**RECORDS TO USE:**
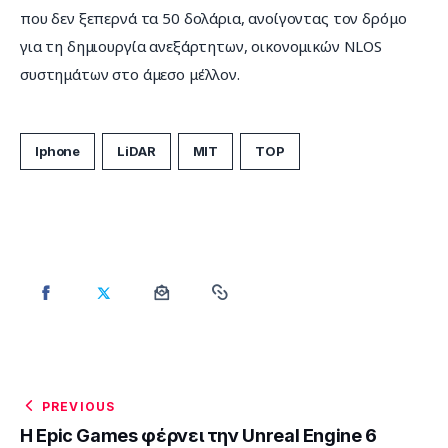
που δεν ξεπερνά τα 50 δολάρια, ανοίγοντας τον δρόμο 
για τη δημιουργία ανεξάρτητων, οικονομικών NLOS 
συστημάτων στο άμεσο μέλλον.
Iphone
LiDAR
MIT
TOP
PREVIOUS
Η Epic Games φέρνει την Unreal Engine 6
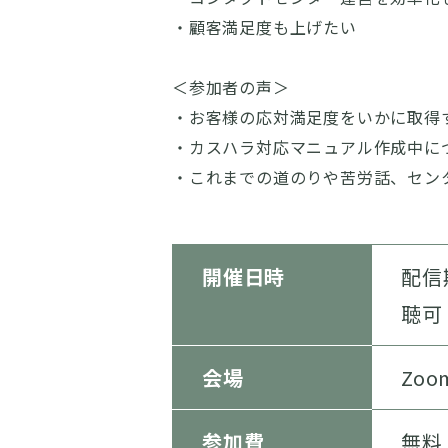
・顧客満足度も上げたい
＜参加者の声＞
・お客様の応対満足度をいかに取得
・カスハラ対応マニュアル作成中に
・これまでの道のりや苦労話、セン
開催日時
配信
聴可
会場
Zoo
参加費
無料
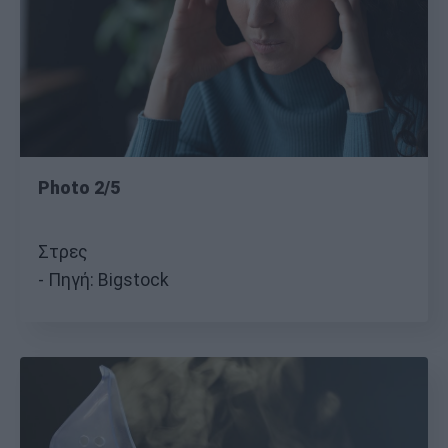
Photo 2/5
Στρες
Πηγή: Bigstock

**TASK BRIEF:**
Beginning with the line that holds "για τη δημιουργία" and ending with the last line of the material above, extract every line exactly, pictures excluded.

**REPLY TO THE EXERCISE:**
για τη δημιουργία ανεξάρτητων, οικονομικών NLOS 
συστημάτων στο άμεσο μέλλον.
Iphone
LiDAR
MIT
TOP
PREVIOUS
Η Epic Games φέρνει την Unreal Engine 6
・顧客満足度も上げたい
＜参加者の声＞
・お客様の応対満足度をいかに取得
・カスハラ対応マニュアル作成中に
・これまでの道のりや苦労話、セン
開催日時
配信
聴可
会場
Zoo
参加費
無料
Photo 2/5
Στρες
Πηγή: Bigstock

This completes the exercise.